La chèvre de Monsieur Seguin

« Ah qu’elle était jolie la petite chèvre de M Seguin ! Qu’elle était jolie avec ses yeux doux, sa barbiche de sous-officier, ses sabots noirs et luisants, ses cornes zébrées et ses longs poils blancs … ! »

Quel enfant n’a pas cédé au charme de Blanquette la si douce petite chèvre ? Lequel n’a pas été étreint de sa fin tragique, bataillant bravement contre le loup avant d’être dévorée ? Pour des générations d’écoliers, cette histoire a été un sujet incontournable de lecture. Avec en plus en introduction, une belle leçon de morale : « Tu verras ce qu’on gagne à vouloir vivre libre ». 

Blanquette a donc fini dans la gueule du loup, ce « monstre », qui, la voyant, « se mit à rire méchamment… passant sa grosse langue rouge sur ses babines d’amadou ». Terrible face à face perdu d’avance ! J’entends les cris d’indignation : comment a-t-on pu faire lire cela à des enfants ? Comment caricaturer une aussi noble espèce que le loup ! 

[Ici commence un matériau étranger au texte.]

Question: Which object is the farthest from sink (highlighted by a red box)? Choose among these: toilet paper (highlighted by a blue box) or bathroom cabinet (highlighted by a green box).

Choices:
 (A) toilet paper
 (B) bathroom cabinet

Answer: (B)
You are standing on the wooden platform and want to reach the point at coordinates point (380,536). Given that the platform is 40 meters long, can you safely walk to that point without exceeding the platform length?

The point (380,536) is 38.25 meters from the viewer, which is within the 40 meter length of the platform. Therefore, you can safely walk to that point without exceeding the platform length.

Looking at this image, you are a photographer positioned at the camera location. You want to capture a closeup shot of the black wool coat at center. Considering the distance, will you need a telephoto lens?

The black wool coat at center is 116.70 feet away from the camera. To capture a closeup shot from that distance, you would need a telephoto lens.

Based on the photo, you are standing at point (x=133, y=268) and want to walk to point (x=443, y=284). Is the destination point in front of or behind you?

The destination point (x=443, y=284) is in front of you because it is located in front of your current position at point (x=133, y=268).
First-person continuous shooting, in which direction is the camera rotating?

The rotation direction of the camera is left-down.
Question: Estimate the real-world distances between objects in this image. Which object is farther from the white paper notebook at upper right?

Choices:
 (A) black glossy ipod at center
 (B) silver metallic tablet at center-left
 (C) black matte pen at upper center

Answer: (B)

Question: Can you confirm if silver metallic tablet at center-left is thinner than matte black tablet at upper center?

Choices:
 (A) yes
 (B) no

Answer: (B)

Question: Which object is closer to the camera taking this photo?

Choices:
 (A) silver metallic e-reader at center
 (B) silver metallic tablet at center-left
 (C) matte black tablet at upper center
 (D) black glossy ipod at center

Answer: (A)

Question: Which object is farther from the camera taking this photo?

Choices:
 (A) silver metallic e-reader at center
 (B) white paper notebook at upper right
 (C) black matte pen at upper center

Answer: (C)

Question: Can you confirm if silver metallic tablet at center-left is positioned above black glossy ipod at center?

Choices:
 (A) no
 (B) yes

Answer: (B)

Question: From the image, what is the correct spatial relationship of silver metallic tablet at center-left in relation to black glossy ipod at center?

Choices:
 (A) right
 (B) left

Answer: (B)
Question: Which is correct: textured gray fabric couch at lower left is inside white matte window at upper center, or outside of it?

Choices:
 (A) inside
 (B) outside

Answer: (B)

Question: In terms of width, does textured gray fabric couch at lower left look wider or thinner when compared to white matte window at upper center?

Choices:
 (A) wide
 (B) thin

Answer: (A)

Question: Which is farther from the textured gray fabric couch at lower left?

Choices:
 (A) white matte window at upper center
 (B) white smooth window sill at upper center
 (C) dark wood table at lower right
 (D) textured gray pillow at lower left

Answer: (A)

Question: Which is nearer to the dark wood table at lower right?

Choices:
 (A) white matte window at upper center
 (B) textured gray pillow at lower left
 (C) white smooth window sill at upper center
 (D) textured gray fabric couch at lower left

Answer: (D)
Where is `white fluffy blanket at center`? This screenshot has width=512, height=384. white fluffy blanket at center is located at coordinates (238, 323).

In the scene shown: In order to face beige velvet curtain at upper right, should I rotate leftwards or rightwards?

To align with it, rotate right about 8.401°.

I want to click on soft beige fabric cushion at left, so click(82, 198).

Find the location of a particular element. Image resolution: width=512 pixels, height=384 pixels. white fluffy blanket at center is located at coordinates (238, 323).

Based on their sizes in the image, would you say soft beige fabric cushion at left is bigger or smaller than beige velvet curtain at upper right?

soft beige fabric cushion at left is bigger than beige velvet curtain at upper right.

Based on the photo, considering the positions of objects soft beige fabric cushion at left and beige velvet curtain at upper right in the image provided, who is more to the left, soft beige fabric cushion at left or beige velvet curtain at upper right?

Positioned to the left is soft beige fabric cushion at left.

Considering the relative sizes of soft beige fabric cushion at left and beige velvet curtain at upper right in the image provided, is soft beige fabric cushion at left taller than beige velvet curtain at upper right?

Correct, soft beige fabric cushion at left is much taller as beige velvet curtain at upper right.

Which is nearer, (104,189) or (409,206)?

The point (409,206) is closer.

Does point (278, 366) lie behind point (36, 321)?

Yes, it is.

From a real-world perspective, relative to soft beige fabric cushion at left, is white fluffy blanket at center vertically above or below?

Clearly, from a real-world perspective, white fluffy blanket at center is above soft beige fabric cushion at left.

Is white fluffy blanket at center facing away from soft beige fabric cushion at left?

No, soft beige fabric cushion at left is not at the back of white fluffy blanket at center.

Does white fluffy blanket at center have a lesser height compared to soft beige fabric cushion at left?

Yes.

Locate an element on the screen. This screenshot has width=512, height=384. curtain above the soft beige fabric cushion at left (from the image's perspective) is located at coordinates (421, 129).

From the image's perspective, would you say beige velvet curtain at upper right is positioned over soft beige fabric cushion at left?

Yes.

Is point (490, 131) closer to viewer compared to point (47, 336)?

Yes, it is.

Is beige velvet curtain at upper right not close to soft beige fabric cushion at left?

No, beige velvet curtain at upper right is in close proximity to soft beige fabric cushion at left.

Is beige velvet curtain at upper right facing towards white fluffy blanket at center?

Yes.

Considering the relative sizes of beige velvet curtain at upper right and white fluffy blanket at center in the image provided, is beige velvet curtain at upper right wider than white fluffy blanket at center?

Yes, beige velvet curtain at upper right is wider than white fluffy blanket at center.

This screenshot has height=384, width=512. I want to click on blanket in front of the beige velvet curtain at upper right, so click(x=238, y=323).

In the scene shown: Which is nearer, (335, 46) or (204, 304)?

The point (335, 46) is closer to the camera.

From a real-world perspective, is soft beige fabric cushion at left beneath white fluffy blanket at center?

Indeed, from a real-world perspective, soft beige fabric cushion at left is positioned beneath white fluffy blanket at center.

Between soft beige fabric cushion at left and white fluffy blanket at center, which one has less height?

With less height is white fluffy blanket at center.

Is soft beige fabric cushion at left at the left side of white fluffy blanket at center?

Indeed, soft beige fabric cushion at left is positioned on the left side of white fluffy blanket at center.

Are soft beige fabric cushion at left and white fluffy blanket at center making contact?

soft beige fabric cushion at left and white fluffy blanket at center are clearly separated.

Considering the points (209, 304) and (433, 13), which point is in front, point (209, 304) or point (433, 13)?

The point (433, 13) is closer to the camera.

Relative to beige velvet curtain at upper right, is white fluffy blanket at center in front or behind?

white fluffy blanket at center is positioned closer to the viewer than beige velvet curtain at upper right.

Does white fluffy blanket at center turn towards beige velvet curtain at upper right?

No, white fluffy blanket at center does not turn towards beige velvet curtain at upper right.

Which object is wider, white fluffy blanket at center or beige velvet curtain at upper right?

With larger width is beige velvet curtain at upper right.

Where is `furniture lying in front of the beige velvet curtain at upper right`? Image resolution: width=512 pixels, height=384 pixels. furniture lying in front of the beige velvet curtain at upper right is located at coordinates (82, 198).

D’autres protesteront contre l’intention de former des citoyens dociles. La liberté ne serait pas raisonnable ? Comment a-t-on pu enseigner à des enfants que vivre libre était dangereux ?

A ces protestations se joignent celles dénonçant le portrait féminin personnifié par Blanquette de façon à peine voilée. Monsieur Seguin la rendrait dépendante en jouant entre emprise autoritaire et séduction. Une femme n’aurait donc le choix qu’entre enfermement opprimant et liberté suicidaire…

Alphonse Daudet s’étonnerait certainement du brouhaha contemporain suscité par son récit. Quand il semble sermonner : « tu verras ce qu’on gagne à vouloir vivre libre », c’est par pure ironie. Car le bonhomme pratiquait une liberté sans frein, cédant avec gourmandise à la débauche. Il se désolait de constater que des jeunes femmes n’adhéraient pas à ses goûts. Il voyait dans ces réticences l’oppression du paternalisme et de la religion. Quelles diatribes violentes n’a-t-il pas écrites à ce sujet !

Pour lui, aucun autre choix que la liberté sans frein ou l’enfermement. Alors mieux valait la liberté, dut-on en mourir… comme Blanquette. Il en mourut en effet, à 57 ans, dans les douleurs héritées de la syphilis.

Bien avant Daudet, il y en eut un qui affirma : « Je suis le bon berger », et ajoutant : « Je ne cherche pas à vous dominer… Si je vous rends libres, vous serez réellement libres ». C’est ainsi que se présente Jésus : un berger… libérant ses moutons ! Pourtant il annonce clairement ce qui les attend : « Je vous envoie comme des moutons au milieu des loups ». Des paroles de berger ?

Aucune ambiguïté chez Jésus. Il ne libère pas pour envoyer au carnage : « le bon berger donne sa vie pour ses moutons et ne les abandonne pas quand il voit le loup arriver… Je suis avec vous tous les jours ».

Cette liberté-là a quand même un autre goût que celle prônée par Alphonse Daudet et bien d’autres aujourd’hui encore.